Comment éliminer le gui ?

S’il donne du charme au décor de Noël, le gui n’a rien d’attrayant dans son milieu naturel. Pour se débarrasser de cet envahisseur redoutable, il faut de la méthode et de la persévérance.

Attaquer le mal à la racine

Le moyen le plus sûr de se débarrasser du gui est de couper ses pieds au ras de la branche qu’il envahit. Selon le cas, la touffe peut être plus ou moins épaisse. L’on choisira alors une serpette ou une serpe pour faire le travail. Il est important d’opérer dès que l’on remarque l’apparition du gui. Cette plante parasite croît en effet rapidement et est particulièrement récalcitrante. Le meilleur moment pour l’attaquer est l’hiver, quand les hôtes sont dépourvus de leurs feuillages. L’on bénéficie ainsi d’un plus grand confort de manoeuvre.

Anéantir les attaches

Si la santé des plantes attaquées par le gui dégénère si rapidement, c’est à cause des suçoirs du parasite. Eliminer méthodiquement ces armes est donc essentiel pour stopper les méfaits du gui. Si l’on brûle cette étape, même en ayant coupé les touffes, le parasite recolonise sa victime. Pour ce faire, l’on creuse franchement dans la branche attaquée. L’on procède à une entaille précise et nette. L’on s’assure ainsi de prélever le pivot destructeur de l’envahisseur. D’ailleurs, si le gui semble avoir entamé trop sérieusement une branche, il est mieux de s’en défaire purement.

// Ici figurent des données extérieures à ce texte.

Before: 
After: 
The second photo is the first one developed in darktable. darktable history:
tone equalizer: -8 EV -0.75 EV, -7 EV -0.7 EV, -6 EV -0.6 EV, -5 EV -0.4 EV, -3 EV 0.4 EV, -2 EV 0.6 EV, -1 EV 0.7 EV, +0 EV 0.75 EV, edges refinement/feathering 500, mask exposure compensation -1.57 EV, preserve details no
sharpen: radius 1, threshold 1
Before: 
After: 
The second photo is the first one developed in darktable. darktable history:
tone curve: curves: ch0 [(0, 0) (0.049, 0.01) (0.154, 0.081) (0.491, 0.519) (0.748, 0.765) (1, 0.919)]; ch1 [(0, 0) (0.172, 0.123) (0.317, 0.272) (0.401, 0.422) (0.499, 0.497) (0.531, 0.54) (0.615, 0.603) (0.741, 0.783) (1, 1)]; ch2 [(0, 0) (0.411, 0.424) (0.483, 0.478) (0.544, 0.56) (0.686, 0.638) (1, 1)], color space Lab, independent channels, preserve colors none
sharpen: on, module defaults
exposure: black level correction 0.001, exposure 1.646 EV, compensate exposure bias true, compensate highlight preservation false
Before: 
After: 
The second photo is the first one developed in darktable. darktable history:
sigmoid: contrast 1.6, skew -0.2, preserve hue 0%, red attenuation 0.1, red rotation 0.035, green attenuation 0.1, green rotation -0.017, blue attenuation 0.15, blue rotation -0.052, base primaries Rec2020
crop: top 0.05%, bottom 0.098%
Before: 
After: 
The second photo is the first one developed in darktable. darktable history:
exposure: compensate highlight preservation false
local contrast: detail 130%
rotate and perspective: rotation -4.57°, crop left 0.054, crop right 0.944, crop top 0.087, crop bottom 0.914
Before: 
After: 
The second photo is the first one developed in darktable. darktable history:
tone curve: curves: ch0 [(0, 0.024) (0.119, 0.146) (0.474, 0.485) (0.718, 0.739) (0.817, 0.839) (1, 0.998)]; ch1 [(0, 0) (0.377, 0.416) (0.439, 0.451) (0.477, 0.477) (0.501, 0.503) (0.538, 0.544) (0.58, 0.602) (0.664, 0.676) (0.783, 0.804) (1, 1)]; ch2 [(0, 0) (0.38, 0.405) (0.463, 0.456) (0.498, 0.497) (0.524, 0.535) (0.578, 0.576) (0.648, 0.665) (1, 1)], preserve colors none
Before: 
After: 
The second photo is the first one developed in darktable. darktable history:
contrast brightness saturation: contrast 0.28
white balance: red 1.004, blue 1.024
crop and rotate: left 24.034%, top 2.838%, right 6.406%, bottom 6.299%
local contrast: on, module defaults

Combler les brèches et prévenir

Une fois les suçoirs des guis éliminés des branches de la plante hôte, il faut combler les trous résultant de l’opération. Il faut alors choisir un bon produit cicatrisant que l’on applique non seulement dans les brèches, mais aussi alentour. Si l’on recourt au mastic à greffer, il faut rester prudent. Ce produit tend à se décoller au fil du temps. La vacuité peut alors servir de niche pour d’autres agresseurs.

Le charbonnage au chalumeau constitue une alternative intéressante qui ne présente pas les inconvénients du mastic. Ce procédé stérilise en quelque sorte les vides laissés par le prélèvement des suçoirs. Ensuite, pour éviter qu’une nouvelle attaque de gui se produise, il est essentiel d’entretenir la santé de l’arbre par une bonne nutrition et une bonne exposition. L’envahisseur a effectivement une nette préférence pour les arbres malingres.